A plane in Malaysia has gone missing and everyone is presuming…you know. Aside from the obvious tragedy that goes along with the loss of any human life, I always find it interesting that news outlets frame a story like this by how many Americans may or may not have been on board. I don’t fault them for it, it genuinely is what Americans are interested in knowing. I won’t get into a discussion of what’s ethical in how we should care about different peoples. Instead, I think it’s useful to focus on how this phenomenon has broader implications.

David Hume had “Concentric Circles of Loyalty and Empathy” that basically observed this: if I was told my pinky finger was going to be cut off tomorrow, I wouldn’t be able to sleep; if I was told five people halfway around the world that I have never met and know nothing about are going to die, I probably wouldn’t lose any sleep over it. Then there’s everything in between. Generally speaking, people care about themselves the most. If you want to get annoying about it we can say the first concentric circle is one’s immediate family. After that, you go outward to tribe, village, country, and then all of humanity. Hume observed this centuries ago and I think it’s still largely true.

But there’s a new reality that changes it. Because of globalization, we are more connected to those five people halfway across the world. We might know more about their country, do business with them, or see them on the news. Even the simplest exposure can make us feel more connected and empathetic to them. Jagdish Bhagwati argued in his book In Defense of Globalization that globalization itself fuels most anti-globalization. Globalization has made people empathize more with those starving kids in Africa, so westerners now want to stop a force that allegedly causes those children to starve. If we didn’t feel connected to them, they’d be out in a concentric circle totally irrelevant to us. Today, I think the concentric circles are getting more and more mushed together.

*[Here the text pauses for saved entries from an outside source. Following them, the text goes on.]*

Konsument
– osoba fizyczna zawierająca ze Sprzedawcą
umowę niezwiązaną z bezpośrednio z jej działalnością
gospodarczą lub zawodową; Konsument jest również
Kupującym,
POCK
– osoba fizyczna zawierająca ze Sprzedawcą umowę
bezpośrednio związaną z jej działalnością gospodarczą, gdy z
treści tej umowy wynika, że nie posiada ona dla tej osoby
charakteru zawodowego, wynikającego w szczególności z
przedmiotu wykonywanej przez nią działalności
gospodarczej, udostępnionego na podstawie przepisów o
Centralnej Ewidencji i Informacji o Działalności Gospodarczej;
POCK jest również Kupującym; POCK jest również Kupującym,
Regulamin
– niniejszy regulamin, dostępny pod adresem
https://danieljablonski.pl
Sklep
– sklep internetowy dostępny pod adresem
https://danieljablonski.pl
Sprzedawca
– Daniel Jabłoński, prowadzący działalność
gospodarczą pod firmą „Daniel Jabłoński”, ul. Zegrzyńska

I’ve always found the “buy American” or “buy local” movements to be steeped in a weird nationalism exposing people’s allegiance to group identities. There’s more to these than just “looking out for your people” (people might trust American goods more than Chinese ones or buy local thinking it reduces environmental harm from shipping, for example). But when people tell me they follow these mantras I’m always forced to ask “why should I care more about Americans or people in Austin/Scotland/Chicago?” After all, buying anything is local somewhere. If I buy American for the sake of buying from people whom I share a passport that signifies an arbitrary identity caused by legal borders, I’m just discriminating against people of other nationalities.

As people get richer I think we have less reason to be distrusting. I don’t assume people are going to rob me, the guy I give my credit card to is going to steal my info, or that a product online will show up at my house completely different than the description. It could be that long ago we cared most about our family then tribe then village etc because we knew them best and felt a connection. We felt we could trust them. Perhaps it was a instinctual defense mechanism.

But I don’t think it’s necessary anymore. We do business with people all around the world, we marry people from all around the world, live amongst people from all around the world, experience media from all around the world. It only makes sense that as people feel more connected the concentric circles become blurrier. Humanity is humanity, and hopefully these national borders will become more arbitrary.